Running this will create our app.phar in the build directory; that is, built from the contents of our app directory. We then add the default stub, which supports using different index files for CLI (cli/app.php) and web (public/index.php). Note that we use paths relative to the application root, not the current working directory.

Using the default stub also makes it easier to run traditional apps from within the archive; if the phar extension is not installed, it will unpack the archive to a temporary directory and then run the code.

If you create the archive using PHP_Archive instead, it will bundle itself inside the stub, making it entirely self-contained—however, using the extension is recommended.

Now we have a single distributable file that contains all of our PHP, CSS, JavaScript, and images. We can either run this from the command line using php app.phar, or serve it via our web server.

Using a Custom Stub

While the phar extension has the ability to generate a simple default stub—which is often all we need—we can use custom stubs to do whatever we want.

The stub is simply PHP code that is run when the phar is included directly (include 'file.phar';), or run directly with PHP (e.g. php file.phar).

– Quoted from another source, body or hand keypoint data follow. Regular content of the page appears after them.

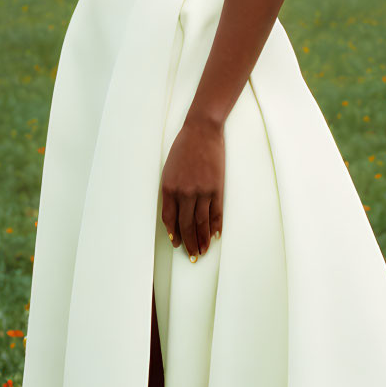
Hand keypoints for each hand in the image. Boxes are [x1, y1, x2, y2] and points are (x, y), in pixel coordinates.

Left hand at [160, 115, 224, 260]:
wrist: (202, 131)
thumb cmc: (184, 147)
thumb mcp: (170, 169)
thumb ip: (171, 191)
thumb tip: (177, 212)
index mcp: (169, 188)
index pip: (170, 219)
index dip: (174, 233)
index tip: (177, 243)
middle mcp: (184, 193)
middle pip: (186, 225)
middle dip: (189, 243)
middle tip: (192, 256)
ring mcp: (202, 191)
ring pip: (202, 223)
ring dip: (202, 240)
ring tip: (203, 251)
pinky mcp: (216, 188)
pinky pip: (216, 213)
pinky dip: (216, 226)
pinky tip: (215, 235)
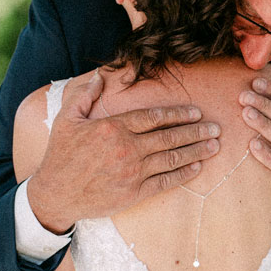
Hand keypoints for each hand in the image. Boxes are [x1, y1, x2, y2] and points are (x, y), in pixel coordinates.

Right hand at [27, 70, 220, 231]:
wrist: (55, 193)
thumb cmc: (60, 155)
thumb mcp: (66, 119)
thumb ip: (84, 95)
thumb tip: (99, 76)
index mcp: (113, 127)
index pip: (153, 117)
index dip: (177, 114)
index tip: (195, 112)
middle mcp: (127, 148)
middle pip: (169, 137)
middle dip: (196, 131)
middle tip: (215, 128)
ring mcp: (132, 172)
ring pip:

It does not run when using the stream to access an individual file (e.g., include 'phar://app.phar/file.php';).

It is simply a bootstrap that at its most simple will map the phar (run the phar and register its manifest) and run an index file.

Phar::mapPhar();

include 'phar://' . __FILE__ . '/public/index.php';

__HALT_COMPILER();

The stub must end with the __HALT_COMPILER() token.

To use the custom stub, just pass the code to Phar->setStub() instead of using the Phar->createDefaultStub() method.

Summary

As you can see, streams penetrate to the deepest levels of PHP, from general file access to TCP and UDP sockets. It is even possible to create your own stream protocols and filters, making this the ultimate interface for sending and receiving data with any data source and encoding, from case-changes to stripping tags, to more complex compression and encryption.